Bina Ramamurthy: Research Interests


My Ph.D. dissertation deals with design and implementation of a comprehensive checkpointing and recovery scheme for distributed systems. It covered three major areas: Distributed systems, Software Engineering and Computer Architecture. The error detection aspects of the dissertation involved architectural design. Checkpointing and recovery component dealt with distributed systems. The Object-oriented testbed designed and implemented to evaluate the performance of my design, applied software engineering principles.


Distributed Computing Environment

I have diversified into applied research which involves design using Open Systems' Distributed Computing Environment (OSF's DCE). More specifically I am interested in evaluating viability and performance of three-tier client-server models using OSF's DCE. The issues that will be addressed in this research are: Three-tier model, security provided by DCE, using multi-threads for service, cross-platform (currently only Solaris and Windows NT) service, plugging in realistic database server (such as Oracle). I am guiding two undergraduates on this project. Two DCE vendors Transarc and Gradient have provided free evaluation licenses for their version of DCE. Both students working with me are graduating this semester: One is going on to graduate school with plans to continue research in the same area (DCE) and the other is going to work at IBM in a related area (CORBA). These two undergraduates chose me over the other faculty for doing their independent study research. I plan to continue my research in this area to explore building model systems using OSF's DCE. Many campus-wide computing organizations are interested in this project. We recently presented one of our pilot projects to a campus-wide DCE group. This research has excellent potential for attracting grants from industry.

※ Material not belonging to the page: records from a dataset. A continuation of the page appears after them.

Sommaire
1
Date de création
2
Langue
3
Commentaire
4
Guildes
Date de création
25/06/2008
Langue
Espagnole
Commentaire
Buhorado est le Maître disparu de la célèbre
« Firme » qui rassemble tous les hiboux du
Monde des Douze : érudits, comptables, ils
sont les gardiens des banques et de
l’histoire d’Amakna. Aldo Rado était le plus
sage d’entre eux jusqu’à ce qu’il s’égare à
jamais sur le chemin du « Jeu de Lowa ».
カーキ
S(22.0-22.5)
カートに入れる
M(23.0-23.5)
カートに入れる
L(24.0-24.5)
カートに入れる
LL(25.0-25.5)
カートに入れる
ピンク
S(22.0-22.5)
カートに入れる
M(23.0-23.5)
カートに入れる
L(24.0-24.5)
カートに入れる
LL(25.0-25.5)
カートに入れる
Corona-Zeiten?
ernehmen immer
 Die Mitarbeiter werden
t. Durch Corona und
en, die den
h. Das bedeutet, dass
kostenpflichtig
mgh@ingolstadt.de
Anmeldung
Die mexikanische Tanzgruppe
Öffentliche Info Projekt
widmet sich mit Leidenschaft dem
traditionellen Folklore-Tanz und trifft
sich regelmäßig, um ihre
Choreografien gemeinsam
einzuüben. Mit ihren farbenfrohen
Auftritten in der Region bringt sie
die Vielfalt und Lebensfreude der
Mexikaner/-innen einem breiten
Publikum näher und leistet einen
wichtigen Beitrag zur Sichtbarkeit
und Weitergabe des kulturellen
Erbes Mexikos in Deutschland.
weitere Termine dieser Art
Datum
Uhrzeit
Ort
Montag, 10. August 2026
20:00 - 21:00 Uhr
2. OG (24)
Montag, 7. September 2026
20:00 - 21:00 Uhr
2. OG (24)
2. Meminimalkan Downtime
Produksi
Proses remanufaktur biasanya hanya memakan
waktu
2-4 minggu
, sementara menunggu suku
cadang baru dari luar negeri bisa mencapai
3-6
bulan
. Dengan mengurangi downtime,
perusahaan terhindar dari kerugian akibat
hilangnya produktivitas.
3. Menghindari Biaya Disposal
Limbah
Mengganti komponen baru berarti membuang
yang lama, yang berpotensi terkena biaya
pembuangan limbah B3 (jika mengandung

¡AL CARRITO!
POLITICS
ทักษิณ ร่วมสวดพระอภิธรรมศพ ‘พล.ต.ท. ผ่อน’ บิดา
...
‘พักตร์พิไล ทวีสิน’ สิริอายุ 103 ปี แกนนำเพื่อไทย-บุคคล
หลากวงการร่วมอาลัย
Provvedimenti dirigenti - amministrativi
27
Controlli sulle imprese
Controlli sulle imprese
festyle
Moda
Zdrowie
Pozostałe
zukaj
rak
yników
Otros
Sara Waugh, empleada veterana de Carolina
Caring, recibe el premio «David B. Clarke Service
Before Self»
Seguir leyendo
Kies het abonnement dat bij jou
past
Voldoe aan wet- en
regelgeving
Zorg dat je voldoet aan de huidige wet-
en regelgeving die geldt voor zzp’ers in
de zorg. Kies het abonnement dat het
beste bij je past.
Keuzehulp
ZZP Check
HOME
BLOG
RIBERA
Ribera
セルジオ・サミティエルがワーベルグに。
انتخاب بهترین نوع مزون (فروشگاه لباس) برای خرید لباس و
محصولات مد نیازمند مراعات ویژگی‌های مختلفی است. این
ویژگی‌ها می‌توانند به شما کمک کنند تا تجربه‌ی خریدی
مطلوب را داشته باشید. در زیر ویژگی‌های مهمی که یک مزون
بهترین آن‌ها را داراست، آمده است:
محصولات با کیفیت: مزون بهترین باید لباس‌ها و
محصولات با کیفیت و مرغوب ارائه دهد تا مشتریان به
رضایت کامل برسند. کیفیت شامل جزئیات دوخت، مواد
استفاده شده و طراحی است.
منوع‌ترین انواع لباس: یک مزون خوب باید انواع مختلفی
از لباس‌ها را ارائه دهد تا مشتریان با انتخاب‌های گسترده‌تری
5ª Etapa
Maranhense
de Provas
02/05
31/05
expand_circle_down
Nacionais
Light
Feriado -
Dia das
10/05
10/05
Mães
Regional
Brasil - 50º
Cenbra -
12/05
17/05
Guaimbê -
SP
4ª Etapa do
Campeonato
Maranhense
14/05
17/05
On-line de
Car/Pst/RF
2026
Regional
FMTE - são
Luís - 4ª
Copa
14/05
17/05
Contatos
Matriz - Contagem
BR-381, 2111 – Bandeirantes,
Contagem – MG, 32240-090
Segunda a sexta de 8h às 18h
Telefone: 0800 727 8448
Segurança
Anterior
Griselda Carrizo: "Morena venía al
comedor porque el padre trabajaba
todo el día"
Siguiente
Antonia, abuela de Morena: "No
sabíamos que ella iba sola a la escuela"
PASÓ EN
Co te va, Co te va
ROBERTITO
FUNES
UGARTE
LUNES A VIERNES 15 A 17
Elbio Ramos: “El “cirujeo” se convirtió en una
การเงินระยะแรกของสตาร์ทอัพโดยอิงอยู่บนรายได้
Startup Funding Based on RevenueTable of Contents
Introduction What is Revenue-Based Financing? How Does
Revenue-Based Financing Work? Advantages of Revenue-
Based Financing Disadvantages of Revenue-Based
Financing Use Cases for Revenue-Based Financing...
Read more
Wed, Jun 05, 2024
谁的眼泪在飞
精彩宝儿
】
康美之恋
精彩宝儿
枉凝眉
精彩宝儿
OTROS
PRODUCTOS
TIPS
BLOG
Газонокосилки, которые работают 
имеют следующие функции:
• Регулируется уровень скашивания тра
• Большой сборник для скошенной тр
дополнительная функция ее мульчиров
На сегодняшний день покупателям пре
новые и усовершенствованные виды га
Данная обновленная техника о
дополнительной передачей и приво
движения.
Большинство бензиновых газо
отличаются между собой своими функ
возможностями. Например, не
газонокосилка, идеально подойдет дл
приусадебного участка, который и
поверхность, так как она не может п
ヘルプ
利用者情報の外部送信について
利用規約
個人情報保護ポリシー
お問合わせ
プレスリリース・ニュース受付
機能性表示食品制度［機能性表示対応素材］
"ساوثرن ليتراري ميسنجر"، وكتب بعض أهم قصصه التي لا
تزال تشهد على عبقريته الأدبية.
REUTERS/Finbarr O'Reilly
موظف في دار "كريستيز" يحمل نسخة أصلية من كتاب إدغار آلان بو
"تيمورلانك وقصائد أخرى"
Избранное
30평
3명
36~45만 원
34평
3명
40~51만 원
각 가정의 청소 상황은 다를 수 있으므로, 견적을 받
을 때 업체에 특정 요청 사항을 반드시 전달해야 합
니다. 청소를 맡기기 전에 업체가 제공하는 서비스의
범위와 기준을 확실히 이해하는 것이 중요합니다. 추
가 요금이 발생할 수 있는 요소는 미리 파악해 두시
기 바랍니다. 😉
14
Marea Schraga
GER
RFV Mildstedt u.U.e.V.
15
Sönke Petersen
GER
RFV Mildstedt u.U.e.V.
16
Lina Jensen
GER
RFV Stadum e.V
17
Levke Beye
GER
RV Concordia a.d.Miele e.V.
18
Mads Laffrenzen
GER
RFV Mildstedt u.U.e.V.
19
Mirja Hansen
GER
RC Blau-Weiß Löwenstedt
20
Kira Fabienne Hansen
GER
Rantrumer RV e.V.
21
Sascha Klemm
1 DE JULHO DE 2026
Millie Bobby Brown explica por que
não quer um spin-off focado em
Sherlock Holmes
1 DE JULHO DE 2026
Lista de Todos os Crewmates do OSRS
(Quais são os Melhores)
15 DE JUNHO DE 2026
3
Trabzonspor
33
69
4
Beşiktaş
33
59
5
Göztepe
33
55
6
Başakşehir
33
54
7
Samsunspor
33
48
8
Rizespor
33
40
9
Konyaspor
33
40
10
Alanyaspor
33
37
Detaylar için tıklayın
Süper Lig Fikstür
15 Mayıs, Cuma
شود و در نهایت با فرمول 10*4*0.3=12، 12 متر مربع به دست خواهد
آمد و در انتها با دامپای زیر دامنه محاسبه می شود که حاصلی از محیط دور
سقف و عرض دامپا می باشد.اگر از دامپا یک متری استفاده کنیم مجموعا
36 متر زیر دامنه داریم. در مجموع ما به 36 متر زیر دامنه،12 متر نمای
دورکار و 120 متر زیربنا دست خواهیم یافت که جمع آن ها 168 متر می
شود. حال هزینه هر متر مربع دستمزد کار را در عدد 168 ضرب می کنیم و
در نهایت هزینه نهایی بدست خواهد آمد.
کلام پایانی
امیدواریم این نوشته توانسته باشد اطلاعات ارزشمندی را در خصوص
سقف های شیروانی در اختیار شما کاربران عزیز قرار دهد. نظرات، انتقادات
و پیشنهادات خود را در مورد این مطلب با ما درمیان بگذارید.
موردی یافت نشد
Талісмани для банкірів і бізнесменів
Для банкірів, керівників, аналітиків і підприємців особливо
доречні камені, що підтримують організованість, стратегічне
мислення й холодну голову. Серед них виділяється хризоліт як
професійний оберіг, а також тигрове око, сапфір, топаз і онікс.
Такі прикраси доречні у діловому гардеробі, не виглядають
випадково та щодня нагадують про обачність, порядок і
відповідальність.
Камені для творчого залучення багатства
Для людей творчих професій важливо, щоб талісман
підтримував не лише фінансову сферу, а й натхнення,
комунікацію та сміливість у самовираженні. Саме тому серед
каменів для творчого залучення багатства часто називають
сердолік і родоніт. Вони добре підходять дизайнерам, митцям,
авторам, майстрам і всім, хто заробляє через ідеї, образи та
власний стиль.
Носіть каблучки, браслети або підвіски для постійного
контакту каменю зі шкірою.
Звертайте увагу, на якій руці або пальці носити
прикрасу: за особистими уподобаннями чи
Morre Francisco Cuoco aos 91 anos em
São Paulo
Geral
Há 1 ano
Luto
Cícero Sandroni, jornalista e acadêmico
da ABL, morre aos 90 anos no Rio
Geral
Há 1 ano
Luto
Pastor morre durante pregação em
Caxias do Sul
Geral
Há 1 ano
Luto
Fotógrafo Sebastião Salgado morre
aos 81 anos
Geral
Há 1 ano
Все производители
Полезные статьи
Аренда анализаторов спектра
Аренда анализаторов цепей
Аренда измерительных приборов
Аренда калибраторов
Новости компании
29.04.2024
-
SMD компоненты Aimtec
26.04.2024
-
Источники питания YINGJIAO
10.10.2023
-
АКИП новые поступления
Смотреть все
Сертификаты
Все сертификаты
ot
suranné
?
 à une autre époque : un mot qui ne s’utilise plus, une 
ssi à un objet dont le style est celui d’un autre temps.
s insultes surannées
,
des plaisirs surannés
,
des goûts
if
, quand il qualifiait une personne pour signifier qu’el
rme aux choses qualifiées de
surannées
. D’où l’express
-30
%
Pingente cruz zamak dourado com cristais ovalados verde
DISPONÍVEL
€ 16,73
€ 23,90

Checkpointing and Recovery

The checkpointing and recovery scheme designed for my dissertation provides the basis for a very interesting theoretical work. An important contribution of this work is the notion of {\em safety} of error detection points of the various processes involved in a distributed computation. An error detection point of a process is safe if the process need not be rolled back beyond this point during recovery. A global state representing the safe detection points of various processes is maintained using a matrix structure. The checkpointing during normal system operation, the safety criteria, and recovery are formally explained based on this matrix. I am currently working on a journal paper on this topic. This work provides a theoretical framework for analyzing similar schemes in distributed systems.


An Object-Oriented Testbed

The object-oriented testbed (OTEC) designed for my dissertation is a very useful tool for practitioners and designers in the area of checkpointing and recovery. I am working on refining the design, adding more facilities and a graphical user-interface to make it available publicly. I hope to gain experience in designing robust software packages using software engineering principles. The package is written in C++ and we plan to use Xlib for the Graphical User Interface. A future graduate student of the Computer Science department is working on this project under my guidance. A technical paper based on this topic has been accepted for presentation at International Symposium on Fault-Tolerant Computing, FTCS-27.


Processor Design for Multi-threading

My special research interest is in Computer Architecture. I have taught RISC architecture in all my hardware-based courses since its introduction. I am particularly interested is in super-scalar architectures and architectures for multi-threading. With the proliferation of client-server computing and internet, applications are becoming increasingly multi-threaded. However, the underlying architectures are designed for single-threads of execution. I have ideas for exploring compiler technology and super-scalar architectures for supporting multi-threads. Most solutions for control and data dependencies in the context of super-scalar architectures assume single thread of flow. By presenting multiple independent threads to the instruction dispatcher, and with additional logic for keeping track of various threads, it should be possible to increase issue rate as well as processor untilization. I have recently taught a graduate course in Computer Architecture that helped me gain some useful insights into recent trends in this area. I will be seeking funding from industry as well as federal sources such as DARPA (see DARPA BAA97-03) and NSF for research projects in this area.

In summary, my research interests cover three very interesting areas that have many open problems and offer ample opportunity for applied research and for attracting research grants.